At usual the Giro village at the departure is colourful: VIPs, riders, supporters and the curious are confused and all together. It’s a hot day in Scallenghe and we I decided to leave early to get a look to the roads some time before the passage of the Giro.
After the start line in the departure village the riders had to ride for 6 km to reach the official start line, the so called “Km 0”. I find there a big crowd waiting for the race and it is only thanks to the help of an old alpine man with a moustache that I’m able to proceed.
The first kilometres develop in the plain at the feet of the Alps. We are in Piemonte region, that in Italian means “at the feet of the mountain”. The countryside is dotted with small villages and fields. Here the people live with the agriculture and the Giro; it’s such an enormous event that everything stops for it.
Every village has got its own church, its own city hall, and school. Only a few kilometers separate each village! Today there’s the Giro and everybody is down in the street.
The road is straight and desolate. It feels strange to drive on a lonely road without any cars and with the people looking just to you and smiling and greeting. You’ve just to answer to receive screams from them. Every house has exposed something for get the road colourful. Better is “rosa”! The Susy’s bar (where I’ve got my coffee) did it well.
Not everybody is really interested in the race, but everybody is really involved in this event and looks at it with much curiosity.
After 50 km the plains become a valley and the weather changes. There’s a strong fresh wind blowing from the head of it. Also the road changes and I start to meet the typical chapels of this side of the Alps.
It’s not just the environment that changes. Also the people have something different. You feel that these places are isolated from the rest of the world for many days during the year. The people are pleasant and rough at the same time.

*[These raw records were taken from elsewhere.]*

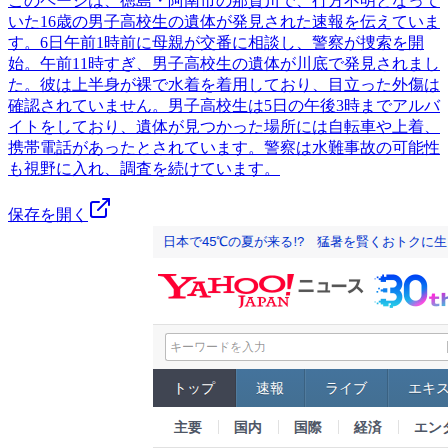
このページは、徳島・阿南市の那賀川で、行方不明となって
いた16歳の男子高校生の遺体が発見された速報を伝えていま
す。6日午前1時前に母親が交番に相談し、警察が捜索を開
始。午前11時すぎ、男子高校生の遺体が川底で発見されまし
た。彼は上半身が裸で水着を着用しており、目立った外傷は
確認されていません。男子高校生は5日の午後3時までアルバ
イトをしており、遺体が見つかった場所には自転車や上着、
携帯電話があったとされています。警察は水難事故の可能性
も視野に入れ、調査を続けています。
保存を開く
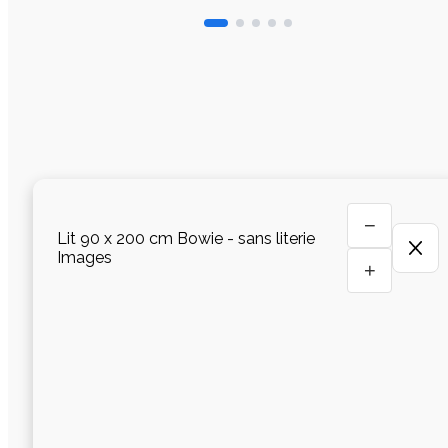
−
Lit 90 x 200 cm Bowie - sans literie
Images
+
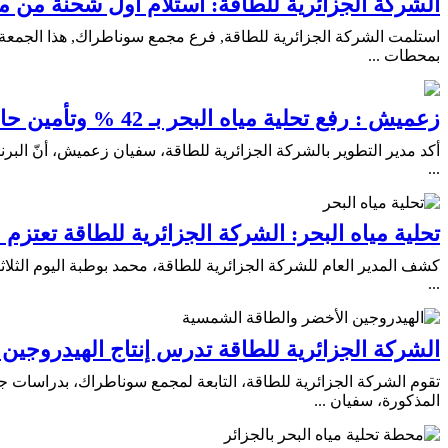
الشركة الجزائرية للطاقة: استلام أول شحنة من 
استلمت الشركة الجزائرية للطاقة, فرع مجمع سوناطراك, هذا الجمعة, 
بمحطات ...
زعميش : رفع تحلية مياه البحر بـ 42 % وتأمين حاجيات 15 مليون مواطن قبل نهاية 2024
أكد مدير التطوير بالشركة الجزائرية للطاقة، سفيان زعميش، أنّ الب
...
تحلية مياه البحر: الشركة الجزائرية للطاقة تعتزم
كشف المدير العام للشركة الجزائرية للطاقة، محمد بوطبة اليوم الثلا
...
الشركة الجزائرية للطاقة تدرس إنتاج الهيدروجين
تقوم الشركة الجزائرية للطاقة، التابعة لمجمع سوناطراك، بدراسات جد
المذكورة، سفيان ...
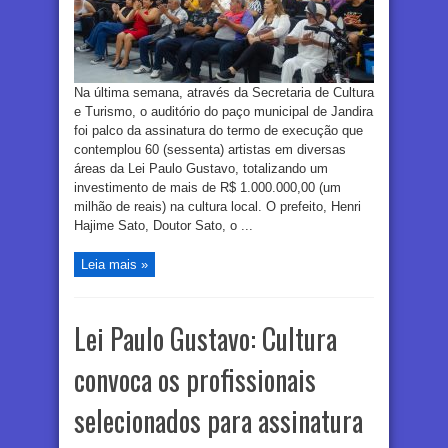
Na última semana, através da Secretaria de Cultura
e Turismo, o auditório do paço municipal de Jandira
foi palco da assinatura do termo de execução que
contemplou 60 (sessenta) artistas em diversas
áreas da Lei Paulo Gustavo, totalizando um
investimento de mais de R$ 1.000.000,00 (um
milhão de reais) na cultura local. O prefeito, Henri
Hajime Sato, Doutor Sato, o ...
Leia mais »
Lei Paulo Gustavo: Cultura
convoca os profissionais
selecionados para assinatura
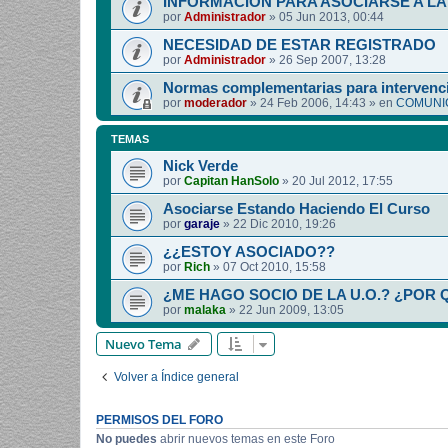
INFORMACIÓN PARA ASOCIARSE A LA 
por
Administrador
»
05 Jun 2013, 00:44
NECESIDAD DE ESTAR REGISTRADO
por
Administrador
»
26 Sep 2007, 13:28
Normas complementarias para intervenci
por
moderador
»
24 Feb 2006, 14:43
» en
COMUNIC
TEMAS
Nick Verde
por
Capitan HanSolo
»
20 Jul 2012, 17:55
Asociarse Estando Haciendo El Curso
por
garaje
»
22 Dic 2010, 19:26
¿¿ESTOY ASOCIADO??
por
Rich
»
07 Oct 2010, 15:58
¿ME HAGO SOCIO DE LA U.O.? ¿POR 
por
malaka
»
22 Jun 2009, 13:05
Nuevo Tema
Volver a Índice general
PERMISOS DEL FORO
No puedes
abrir nuevos temas en este Foro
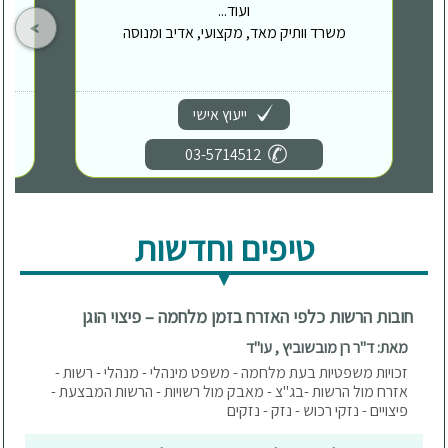
ועוד...
משרד וותיק מאד, מקצועי, אדיב ומנוסה
ייעוץ אישי
03-5714512
טיפים וחדשות
חובות הרשות כלפי האזרח בזמן מלחמה – פיצוי הוגן
מאת: ד"ר רן מובשוביץ , עו"ד
זכויות משפטיות בעת מלחמה - משפט מינהלי - מנהלי - רשות -
אזרח מול הרשות -בג"צ - מאבק מול רשויות - הרשות המבצעת -
פיצויים - נזקי רכוש - נזק - נזקים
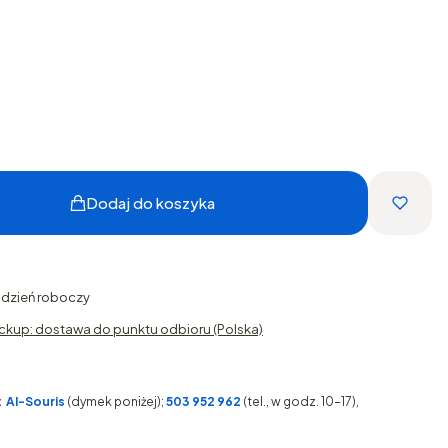
Dodaj do koszyka
1 dzień roboczy
ckup: dostawa do punktu odbioru (Polska)
:
AI-Souris
(dymek poniżej);
503 952 962
(tel., w godz. 10-17),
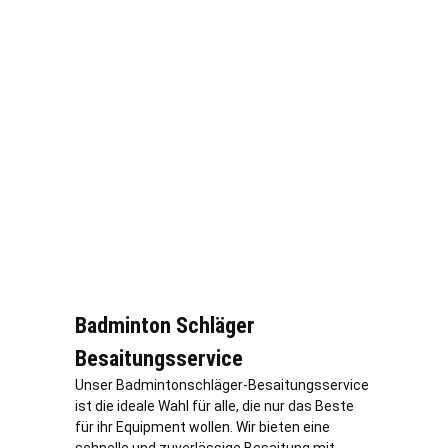
Badminton Schläger
Besaitungsservice
Unser Badmintonschläger-Besaitungsservice
ist die ideale Wahl für alle, die nur das Beste
für ihr Equipment wollen. Wir bieten eine
schnelle und zuverlässige Besaitung mit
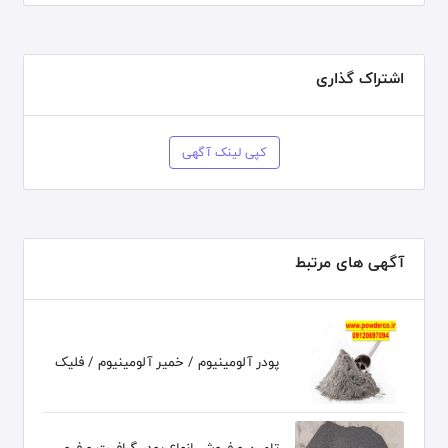
اشتراک گذاری
کپی لینک آگهی
آگهی های مرتبط
پودر آلومینیوم / خمیر آلومینیوم / فلیک
تامین و فروش انواع پودر گرافیت و فرو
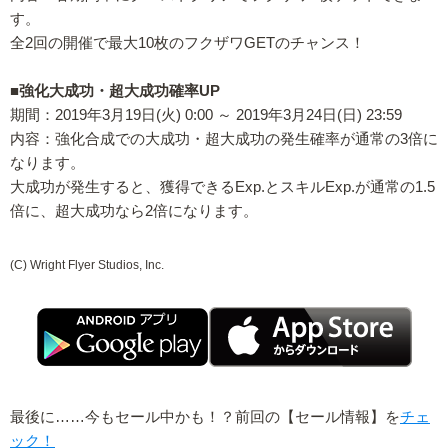
す。
全2回の開催で最大10枚のフクザワGETのチャンス！
■強化大成功・超大成功確率UP
期間：2019年3月19日(火) 0:00 ～ 2019年3月24日(日) 23:59
内容：強化合成での大成功・超大成功の発生確率が通常の3倍に
なります。
大成功が発生すると、獲得できるExp.とスキルExp.が通常の1.5
倍に、超大成功なら2倍になります。
(C) Wright Flyer Studios, Inc.
最後に……今もセール中かも！？前回の【セール情報】を
チェ
ック！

The way to the top is still long because from the beginning of the valley to the top there are more than 50 kilometers but we are pleased to know that the Col is open. That’s not obvious because it’s 2744 meters at the top, and there is more than one reason to worry. The Giro itself had to stop before the top in the 1995 for an avalanche that involved some official cars preceding the race as I’m doing now!
But today the weather is fair and when the valley opens it’s wonderful to see the works of God.
I’m in Chianale, 40km of climbing done, but the 10 worst in front. So, better to distract from the road with a small visit to the village. It’s the typical Italian alpine village but this one has got a small church…
…that can be a reason why to come here.
After the village the road becomes very narrow but you’re aware of it just looking at the gigantic notice on the road.
There’s so many people in these last kilometers that sometimes it’s very difficult to drive. You have to avoid to stop your car because the slope is steep and there’s a very real risk to burn the clutch.
It’s a wonderful day for a mountain stage and all the people are ready waiting for the riders.
At one kilometre to the Cima Coppi still there are a lot of people and I wonder how they reached the top because the road is closed since three days and the official cars are few. The answer is very easy: they’ve climbed it with their bike or they’ve walked for more than two hours!
On the top the air is very cold and it’s cloudy. It’s very difficult here to find the sun because, in few words you’re inside the clouds! Here’s located the boarder and before the EU this was a good way for the smugglers to cross the border.
But today Italy and France are together, friends, sisters… it’ll be but look at the Polizia and the Gendarmerie on the top. You’ll have a better idea of the real EU.